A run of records
····················
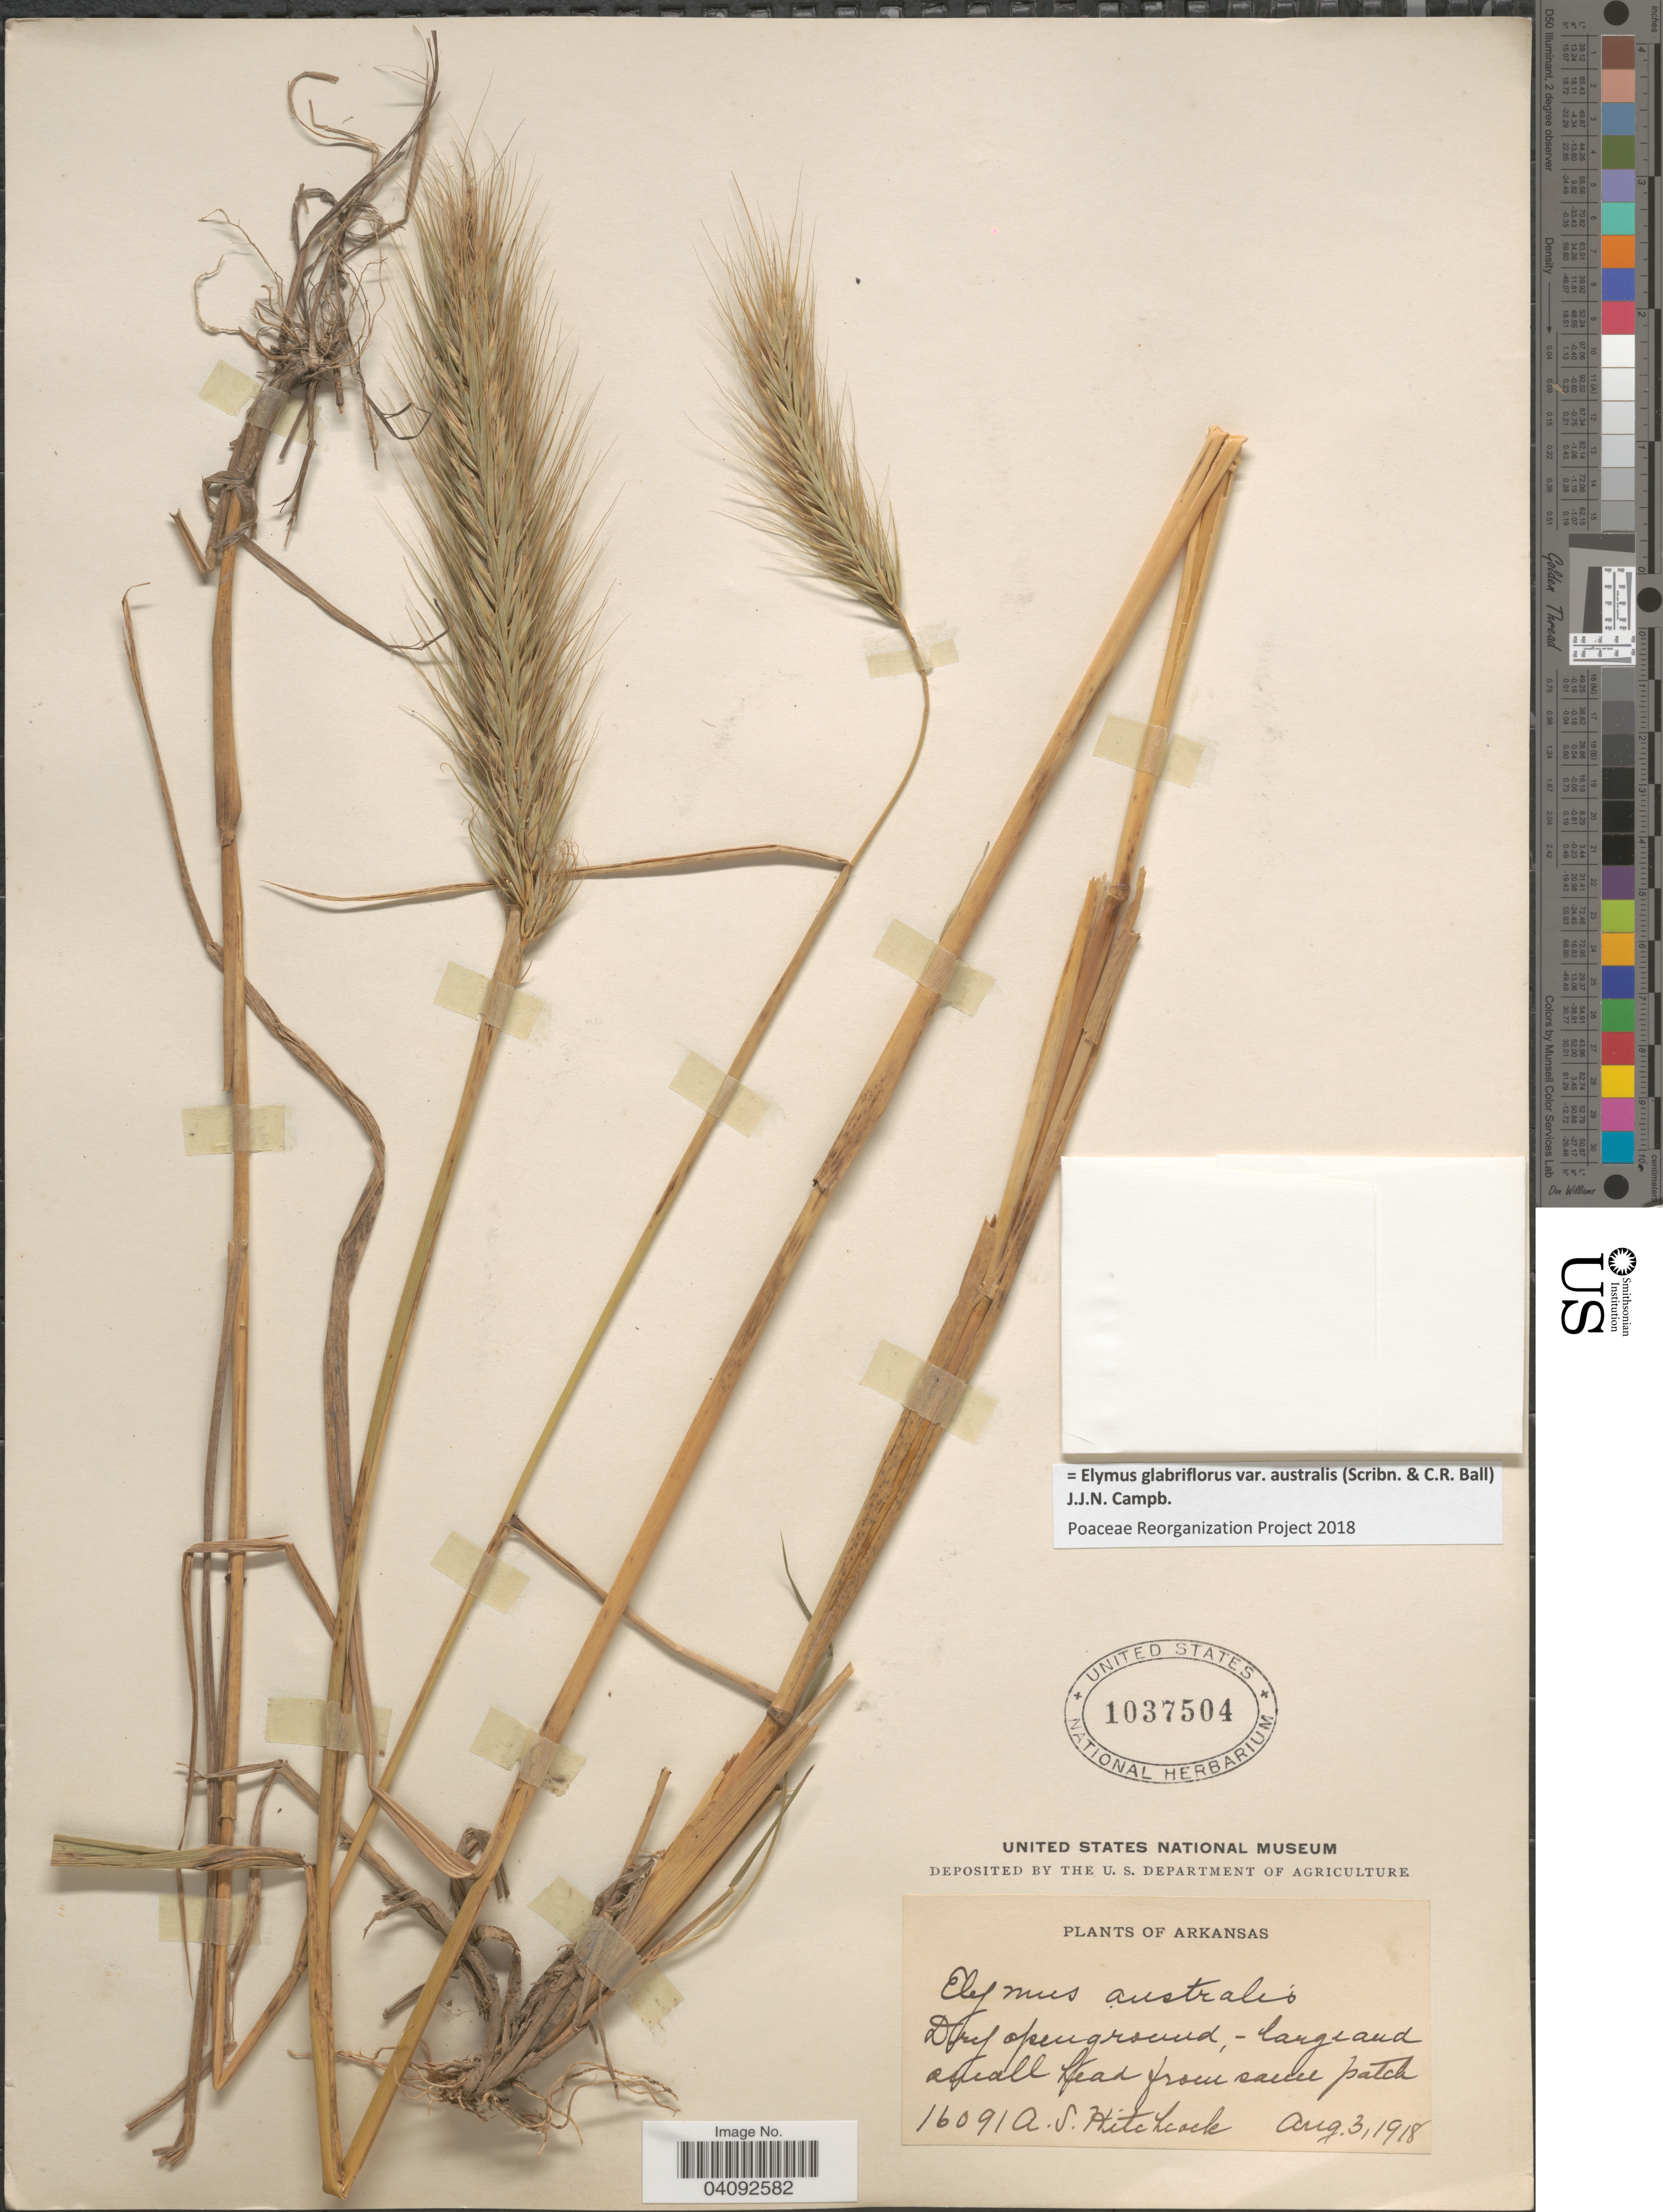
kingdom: Plantae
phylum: Tracheophyta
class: Liliopsida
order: Poales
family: Poaceae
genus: Elymus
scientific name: Elymus glabriflorus var. australis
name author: (Scribn. & C.R. Ball) J.J.N. Campb.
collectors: A. S. Hitchcock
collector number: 16091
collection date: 1918-08-03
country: United States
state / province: Arkansas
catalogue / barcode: US 1037504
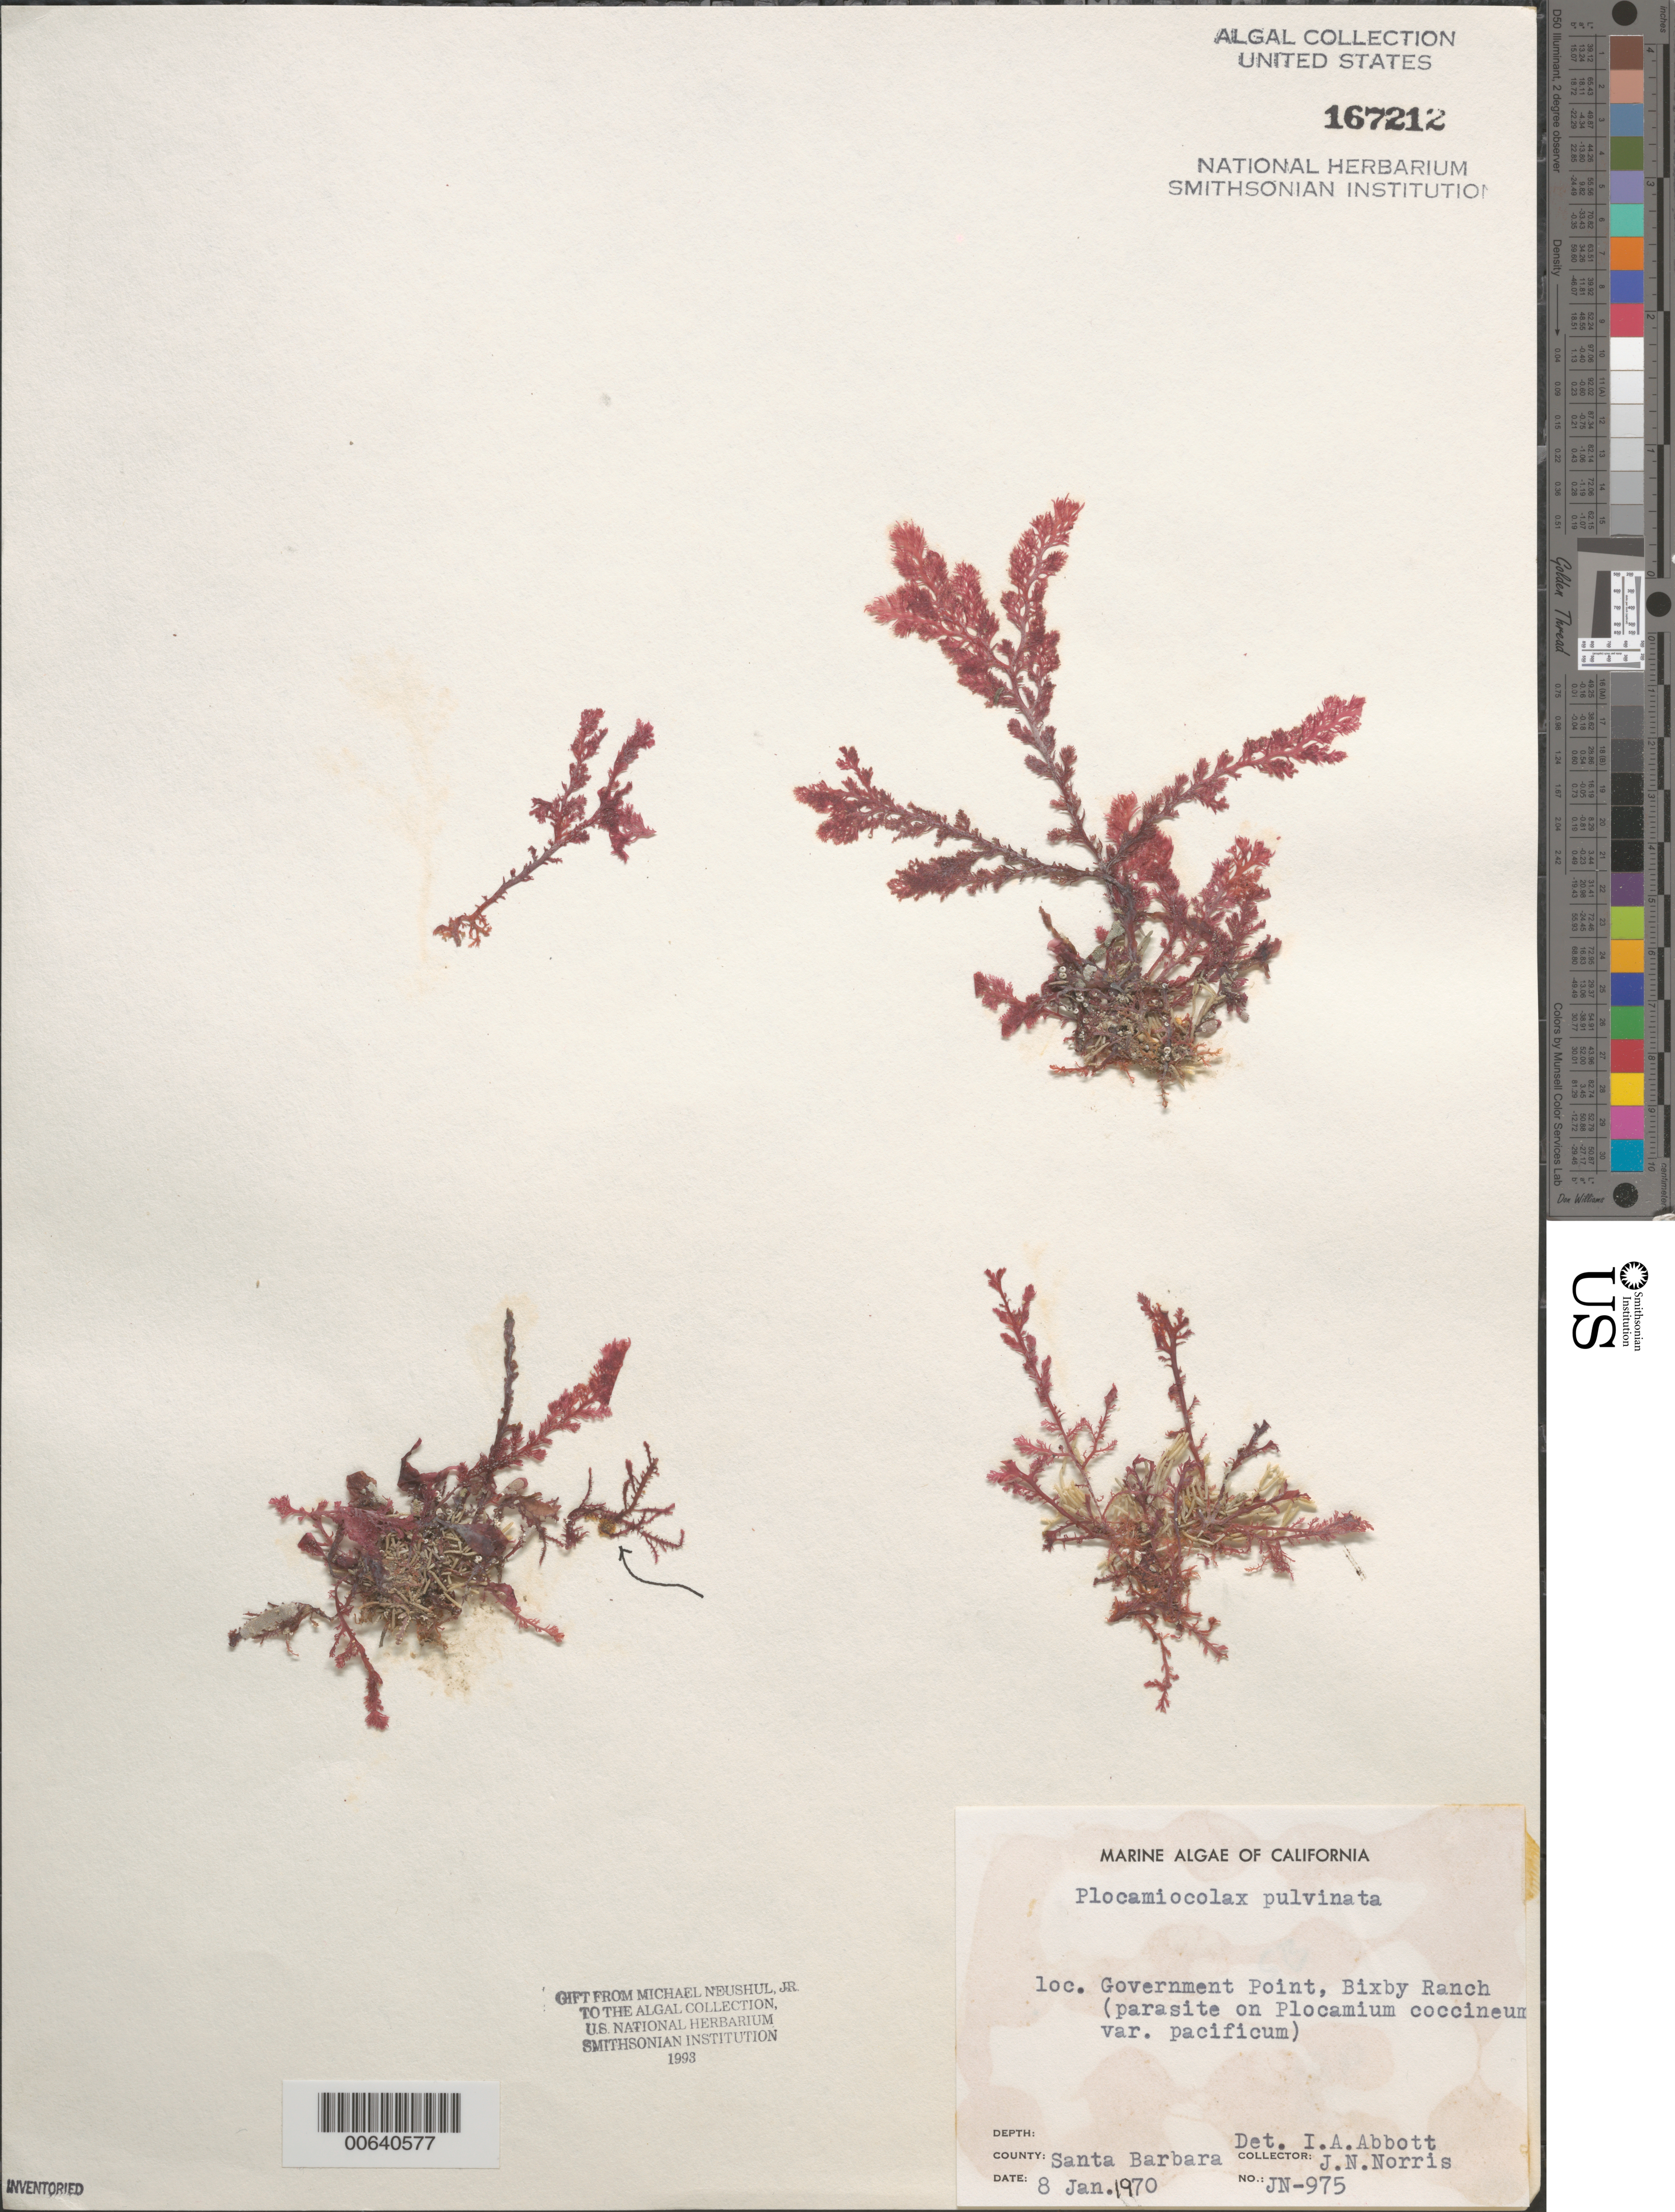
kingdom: Plantae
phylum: Rhodophyta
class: Florideophyceae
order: Plocamiales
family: Plocamiaceae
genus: Plocamiocolax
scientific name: Plocamiocolax pulvinata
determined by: Abbott, Isabella A.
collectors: J. N. Norris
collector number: JN-975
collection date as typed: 08 Jan 1970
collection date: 1970-01-08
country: United States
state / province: California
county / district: Santa Barbara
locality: Government Point, Bixby Ranch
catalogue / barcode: US 167212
····················
Exercise prompt ▸ Turn the lines above into a JSON list of strings with one string per line, skipping any blank lines. Leave the pictures out of the list.

Response ▸
[
  "kingdom: Plantae",
  "phylum: Tracheophyta",
  "class: Liliopsida",
  "order: Poales",
  "family: Poaceae",
  "genus: Elymus",
  "scientific name: Elymus glabriflorus var. australis",
  "name author: (Scribn. & C.R. Ball) J.J.N. Campb.",
  "collectors: A. S. Hitchcock",
  "collector number: 16091",
  "collection date: 1918-08-03",
  "country: United States",
  "state / province: Arkansas",
  "catalogue / barcode: US 1037504",
  "kingdom: Plantae",
  "phylum: Rhodophyta",
  "class: Florideophyceae",
  "order: Plocamiales",
  "family: Plocamiaceae",
  "genus: Plocamiocolax",
  "scientific name: Plocamiocolax pulvinata",
  "determined by: Abbott, Isabella A.",
  "collectors: J. N. Norris",
  "collector number: JN-975",
  "collection date as typed: 08 Jan 1970",
  "collection date: 1970-01-08",
  "country: United States",
  "state / province: California",
  "county / district: Santa Barbara",
  "locality: Government Point, Bixby Ranch",
  "catalogue / barcode: US 167212"
]